By Elliott Lapinel
Households in Oregon face a lot of barriers trying to find affordable housing. Decades of discriminatory zoning practices and chronic underproduction of housing have not provided enough homes at affordable rates. Oregonians eligible for housing vouchers spend years on wait lists. According to the Oregon Regional Housing Needs analysis, construction of regulated affordable housing will need to triple for the next twenty years to dig out of this hole.
Luckily,
one barrier to building more affordable housing will be eliminated by
the end of the year. Under a new set of state land use and
transportation planning rules called Climate Friendly and Equitable
Communities by the Land Conservation and Development Commission,
affordable housing developments in much of the state will no longer be
subject to minimum parking requirements.
Many
people don’t realize that since the mid-twentieth century, all new
buildings in Oregon and across North America have been required to
comply with off-street parking mandates: predetermined ratios of
required parking spaces per home or square feet of a store. While
well-intended, these parking mandates result in an oversupply of parking
spots. Vacant spots aren’t just an eyesore, they increase rents and can
prevent new housing from being built at all.
Down
the block from me in Salem, the results of reduced parking minimums are
already in action. The Evergreen Presbyterian Church is currently being
converted into 18 affordable homes, including 9 set aside for
chronically homeless veterans.
This is only
made possible by the fact that the site was within one-quarter mile of
transit, and therefore exempt from Salem’s requirements that
multi-family housing have 1.5 parking spaces per home.

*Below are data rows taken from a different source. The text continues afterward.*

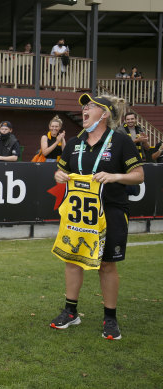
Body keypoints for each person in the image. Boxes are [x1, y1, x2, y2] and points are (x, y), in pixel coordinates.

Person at [50, 93, 144, 340]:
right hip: (78, 214)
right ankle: (71, 312)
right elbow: (60, 172)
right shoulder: (74, 142)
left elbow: (139, 175)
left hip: (111, 210)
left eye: (90, 106)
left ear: (104, 114)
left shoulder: (121, 141)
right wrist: (59, 176)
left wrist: (115, 177)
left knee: (106, 264)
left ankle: (110, 318)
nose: (84, 110)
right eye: (83, 107)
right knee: (72, 259)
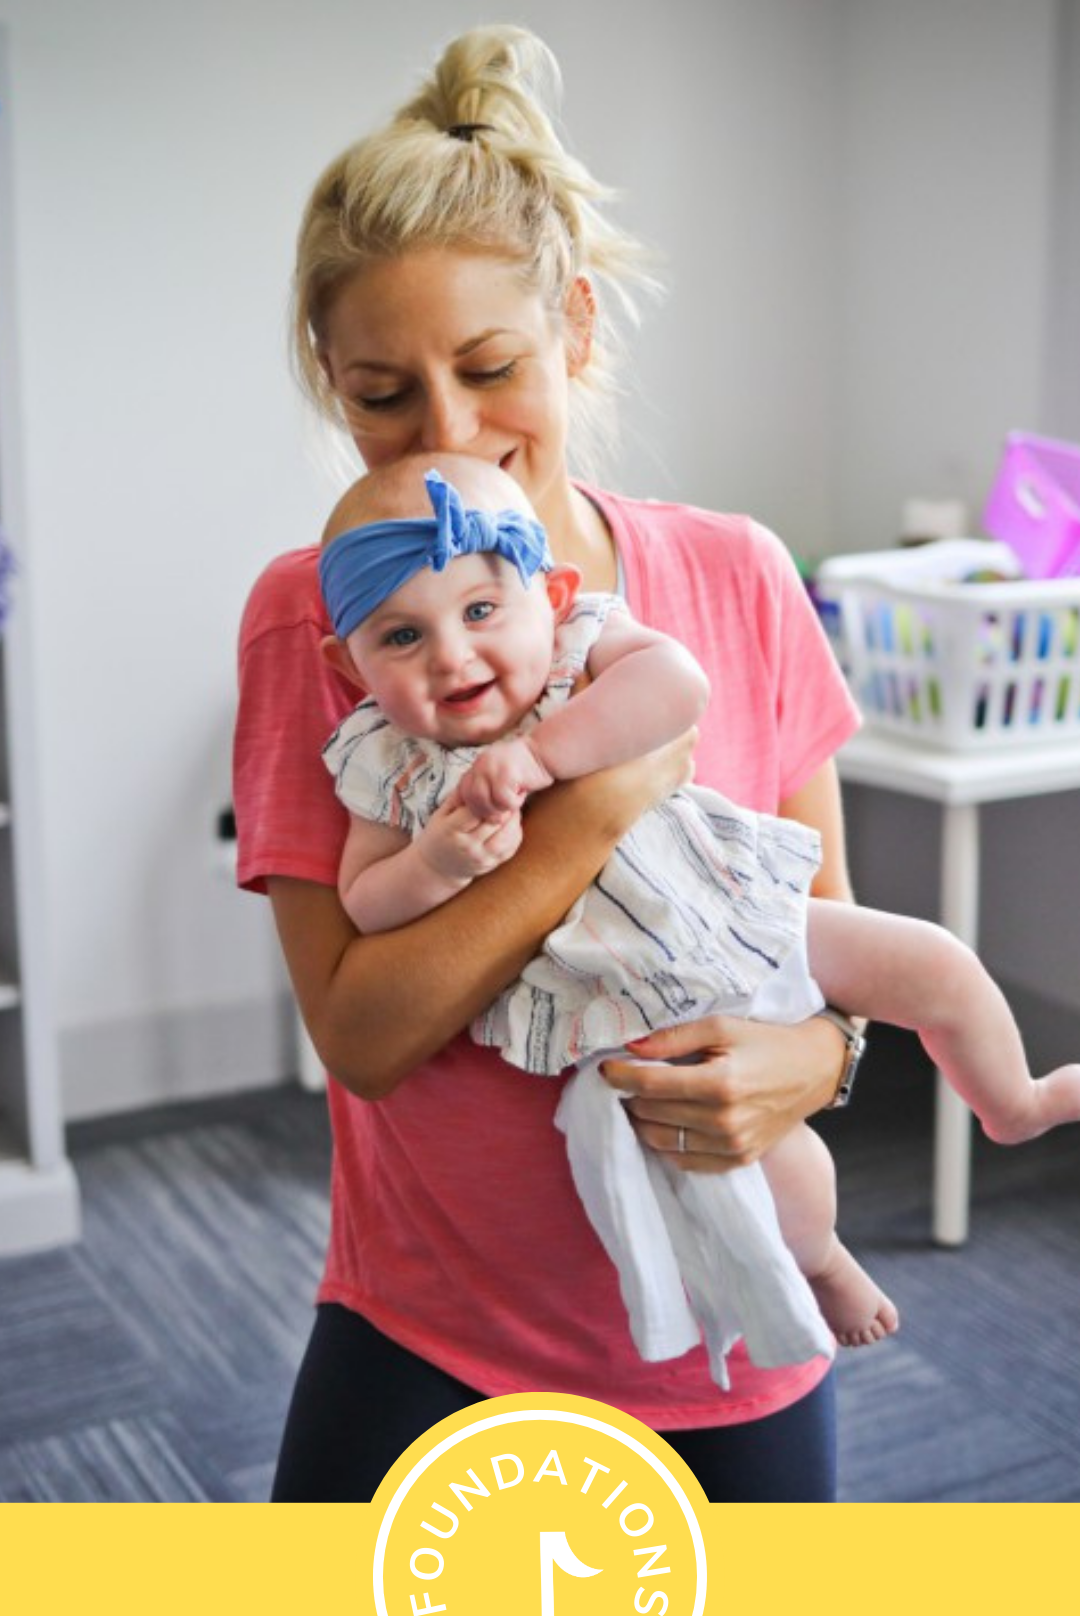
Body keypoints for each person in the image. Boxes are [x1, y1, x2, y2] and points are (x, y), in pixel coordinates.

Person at [235, 23, 871, 1503]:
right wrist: (590, 812)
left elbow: (823, 939)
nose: (449, 435)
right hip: (427, 1336)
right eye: (385, 394)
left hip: (735, 1339)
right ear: (337, 392)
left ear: (575, 329)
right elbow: (365, 1037)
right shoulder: (310, 621)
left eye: (492, 367)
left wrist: (821, 1057)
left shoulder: (741, 578)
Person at [316, 452, 1080, 1390]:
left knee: (933, 962)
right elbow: (363, 897)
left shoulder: (582, 647)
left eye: (481, 611)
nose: (451, 655)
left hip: (742, 908)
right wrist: (432, 863)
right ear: (343, 660)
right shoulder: (381, 762)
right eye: (399, 637)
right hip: (629, 1003)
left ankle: (1014, 1102)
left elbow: (677, 689)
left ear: (551, 595)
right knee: (761, 1171)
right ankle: (825, 1262)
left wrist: (544, 759)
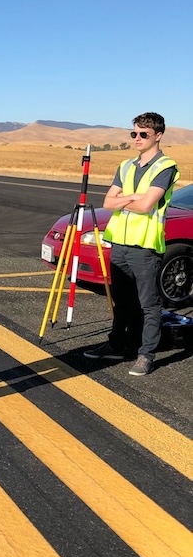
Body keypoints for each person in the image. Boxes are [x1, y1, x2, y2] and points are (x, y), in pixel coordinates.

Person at [84, 112, 179, 375]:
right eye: (134, 133)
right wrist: (133, 196)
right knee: (122, 301)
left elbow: (147, 205)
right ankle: (117, 345)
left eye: (143, 134)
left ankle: (146, 354)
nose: (137, 138)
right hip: (120, 244)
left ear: (158, 135)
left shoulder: (165, 167)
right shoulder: (125, 166)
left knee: (148, 303)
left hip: (145, 245)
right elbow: (107, 203)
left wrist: (125, 198)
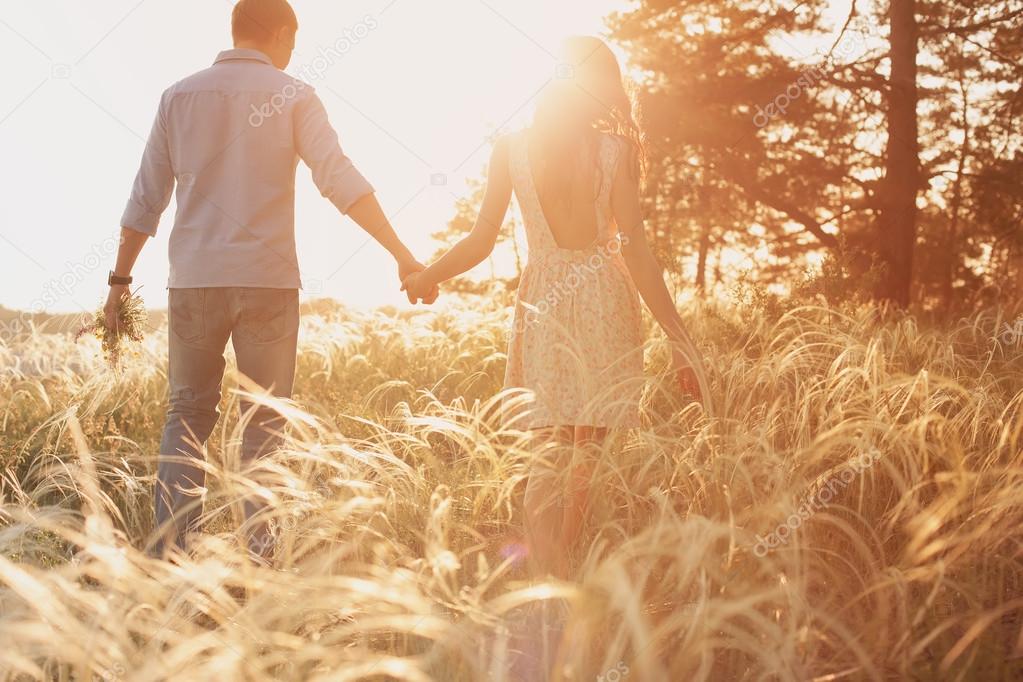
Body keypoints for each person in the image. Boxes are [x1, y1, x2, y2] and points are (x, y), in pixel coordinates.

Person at [104, 0, 436, 561]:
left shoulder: (178, 97)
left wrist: (119, 282)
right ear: (281, 34)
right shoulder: (293, 94)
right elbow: (339, 179)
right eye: (292, 44)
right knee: (264, 425)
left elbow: (146, 199)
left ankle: (168, 559)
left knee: (186, 415)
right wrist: (401, 254)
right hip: (267, 281)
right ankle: (262, 562)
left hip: (194, 281)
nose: (290, 56)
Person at [402, 36, 708, 577]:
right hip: (604, 300)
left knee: (548, 449)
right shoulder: (614, 151)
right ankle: (564, 567)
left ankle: (547, 571)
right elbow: (635, 250)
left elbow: (479, 239)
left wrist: (429, 275)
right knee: (586, 452)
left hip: (544, 300)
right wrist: (680, 340)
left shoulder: (512, 148)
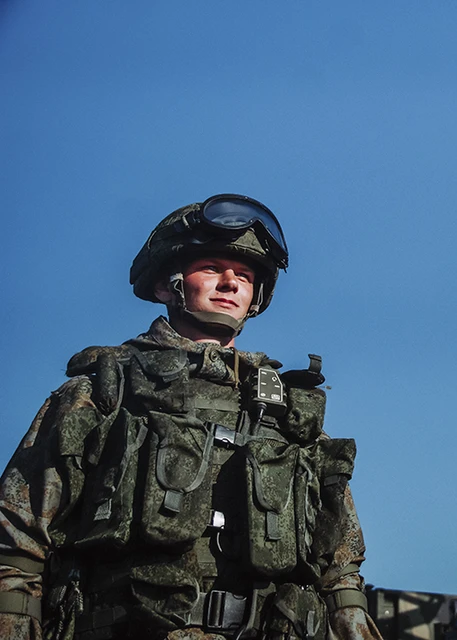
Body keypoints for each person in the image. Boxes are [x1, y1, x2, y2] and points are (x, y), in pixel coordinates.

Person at [0, 194, 383, 640]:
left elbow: (339, 570)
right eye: (212, 269)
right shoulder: (106, 392)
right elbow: (18, 542)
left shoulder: (288, 415)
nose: (230, 284)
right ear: (168, 285)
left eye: (243, 276)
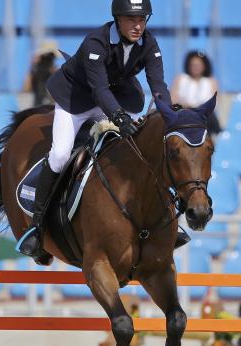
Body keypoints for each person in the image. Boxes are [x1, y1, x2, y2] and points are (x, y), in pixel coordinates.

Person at [17, 0, 190, 259]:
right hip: (76, 101)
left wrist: (167, 113)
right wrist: (119, 118)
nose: (138, 25)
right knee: (61, 154)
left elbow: (157, 83)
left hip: (115, 98)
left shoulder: (149, 43)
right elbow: (98, 89)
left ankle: (165, 221)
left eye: (142, 19)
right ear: (118, 19)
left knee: (142, 150)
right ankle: (37, 228)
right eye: (132, 19)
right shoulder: (95, 42)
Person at [171, 51, 221, 134]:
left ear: (204, 66)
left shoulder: (211, 81)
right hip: (184, 113)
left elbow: (214, 103)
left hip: (204, 116)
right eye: (193, 65)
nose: (195, 67)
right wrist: (187, 106)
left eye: (198, 65)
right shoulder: (180, 79)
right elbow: (173, 100)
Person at [23, 40, 60, 106]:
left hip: (45, 98)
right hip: (39, 96)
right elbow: (27, 87)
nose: (48, 59)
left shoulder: (52, 69)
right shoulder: (36, 69)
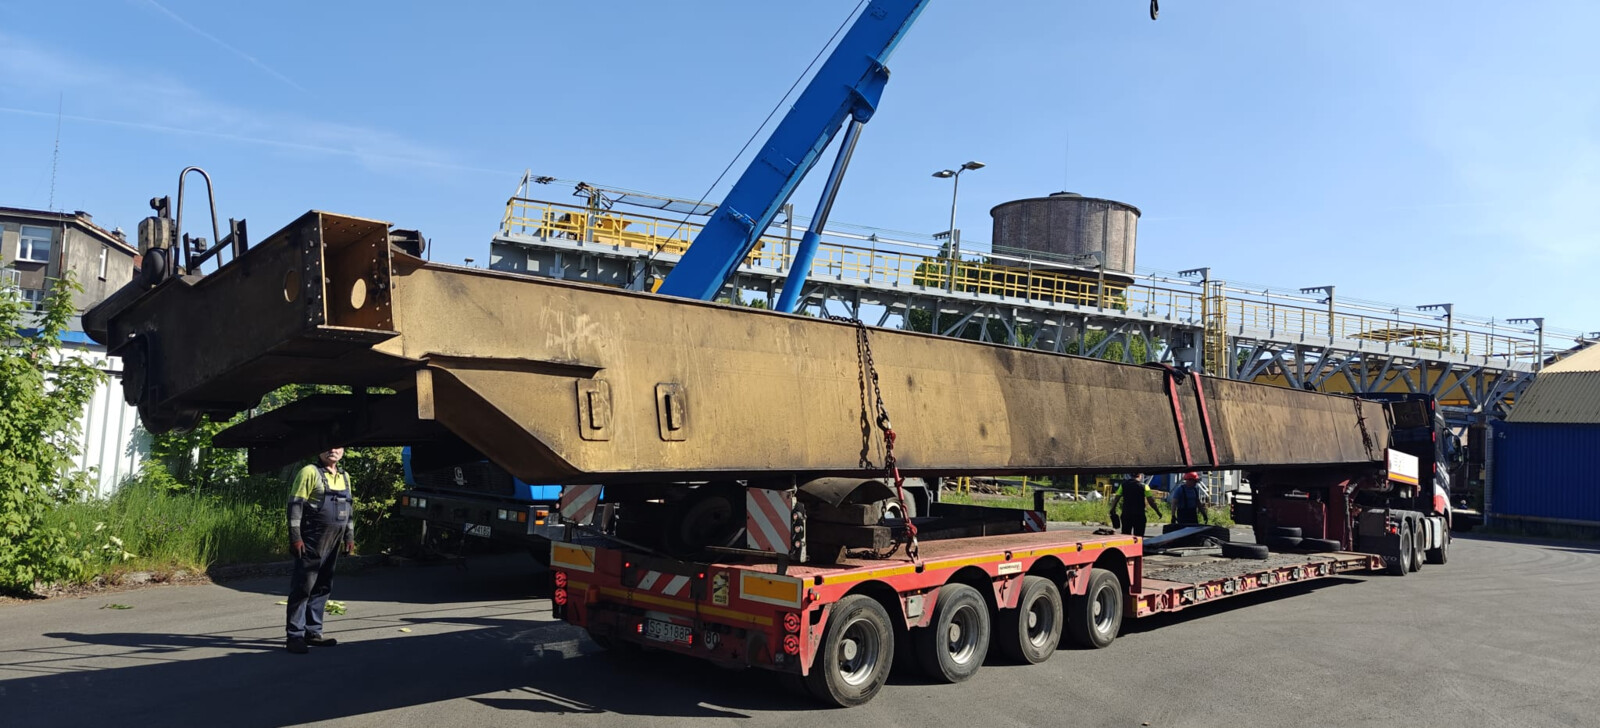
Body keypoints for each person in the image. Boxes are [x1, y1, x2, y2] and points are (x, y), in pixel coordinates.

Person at [286, 447, 355, 654]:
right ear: (318, 450)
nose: (333, 450)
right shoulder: (309, 472)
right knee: (303, 588)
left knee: (323, 586)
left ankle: (313, 632)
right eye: (328, 446)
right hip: (311, 540)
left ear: (343, 450)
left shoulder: (345, 476)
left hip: (334, 541)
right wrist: (295, 537)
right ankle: (295, 636)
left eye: (338, 446)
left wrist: (349, 536)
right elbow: (295, 506)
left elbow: (349, 509)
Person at [1108, 473, 1163, 537]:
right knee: (1139, 536)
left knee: (1126, 535)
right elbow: (1151, 501)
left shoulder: (1123, 485)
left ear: (1131, 475)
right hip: (1139, 515)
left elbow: (1116, 498)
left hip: (1126, 514)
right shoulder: (1144, 486)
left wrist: (1112, 509)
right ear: (1140, 476)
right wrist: (1157, 511)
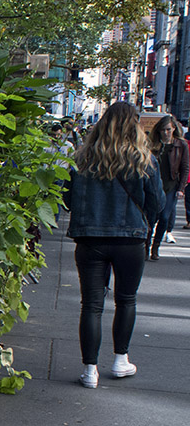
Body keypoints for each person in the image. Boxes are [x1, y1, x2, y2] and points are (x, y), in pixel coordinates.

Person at [63, 102, 164, 389]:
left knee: (92, 305)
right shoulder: (144, 160)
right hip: (130, 239)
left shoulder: (83, 158)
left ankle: (89, 370)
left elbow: (68, 200)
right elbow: (157, 203)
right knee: (126, 299)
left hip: (90, 239)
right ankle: (121, 360)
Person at [147, 115, 189, 258]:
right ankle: (146, 245)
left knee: (165, 217)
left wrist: (181, 188)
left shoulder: (181, 145)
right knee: (151, 218)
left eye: (168, 130)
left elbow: (185, 167)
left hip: (171, 185)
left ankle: (156, 247)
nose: (166, 133)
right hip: (154, 186)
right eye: (163, 130)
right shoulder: (153, 145)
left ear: (173, 129)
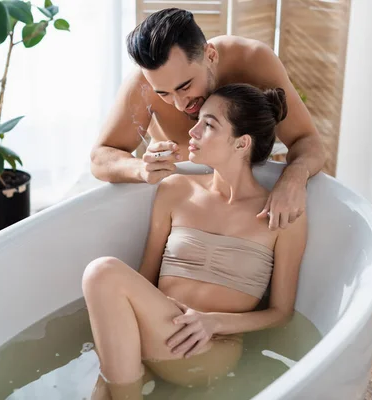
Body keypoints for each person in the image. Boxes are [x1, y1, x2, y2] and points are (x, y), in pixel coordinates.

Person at [83, 83, 308, 400]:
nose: (193, 131)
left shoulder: (281, 214)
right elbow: (146, 279)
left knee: (101, 272)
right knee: (106, 385)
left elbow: (281, 313)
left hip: (208, 349)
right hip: (155, 331)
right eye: (197, 120)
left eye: (209, 125)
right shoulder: (176, 189)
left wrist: (213, 322)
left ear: (242, 143)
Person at [90, 8, 325, 231]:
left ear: (210, 55)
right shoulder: (144, 83)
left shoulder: (252, 61)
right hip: (177, 211)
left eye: (185, 86)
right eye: (164, 94)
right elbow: (100, 157)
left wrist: (293, 178)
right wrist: (141, 168)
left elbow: (307, 141)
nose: (181, 104)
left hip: (245, 211)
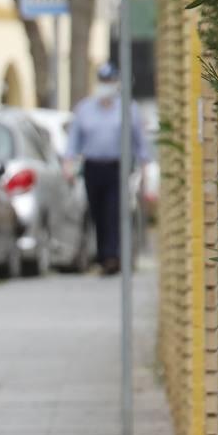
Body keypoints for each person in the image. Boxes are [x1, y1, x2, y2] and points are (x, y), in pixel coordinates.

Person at [66, 62, 148, 275]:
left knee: (114, 210)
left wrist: (144, 164)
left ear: (117, 83)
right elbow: (74, 140)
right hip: (92, 167)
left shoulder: (128, 108)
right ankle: (104, 256)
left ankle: (113, 256)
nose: (106, 85)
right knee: (97, 212)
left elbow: (139, 140)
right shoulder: (85, 108)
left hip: (118, 167)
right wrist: (68, 162)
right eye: (103, 81)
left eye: (110, 81)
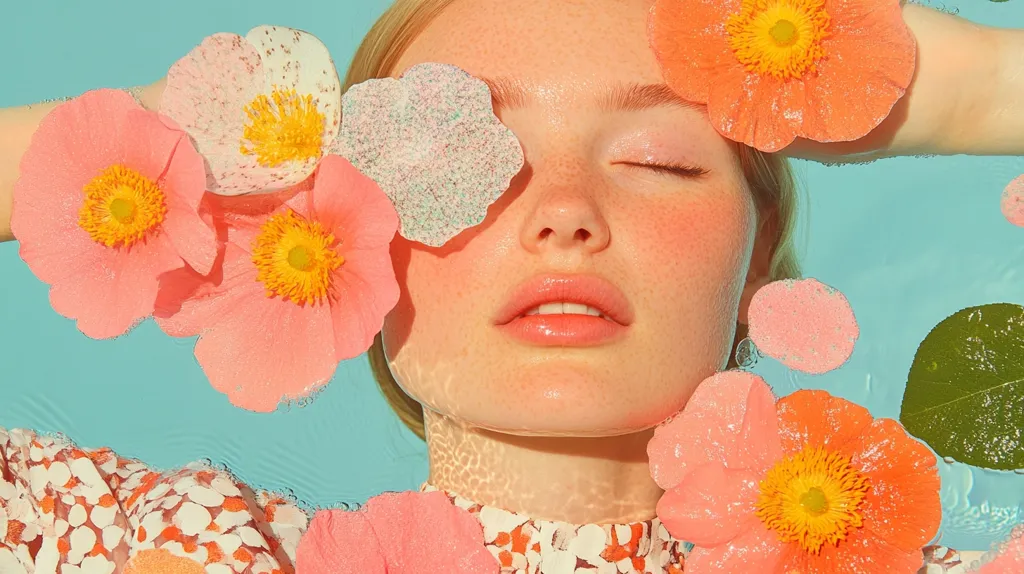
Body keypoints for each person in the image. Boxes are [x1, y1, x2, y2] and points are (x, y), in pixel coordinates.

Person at [1, 0, 1021, 572]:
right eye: (462, 157)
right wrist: (139, 153)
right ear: (349, 229)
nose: (563, 212)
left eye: (658, 158)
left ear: (758, 253)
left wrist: (978, 89)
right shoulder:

At that rate, the
site would have needed parking spots for 28 cars, three times more than
what fit after the small existing parking lot was redesigned for
handicap parking.
People with lower incomes
are the least likely to not own a car, and in the most dire need of this
type of housing. After the Oregon Land Conservation and Development
Commission finalizes the temporary rules in July, nearly 60 percent of
Oregon’s population will live in a place where it will be legal to build
affordable housing like the Evergreen Church.
Elliott Lapinel is a data administrator at the ARCHES project, a part of the Mid Willamette Valley Community Action Agency
The connection between the supply of affordable housing and minimum parking requirements -- like the consequences of single-family zoning restrictions -- is one that many folks overlook. Thank you, Elliott, for this concise and timely reminder.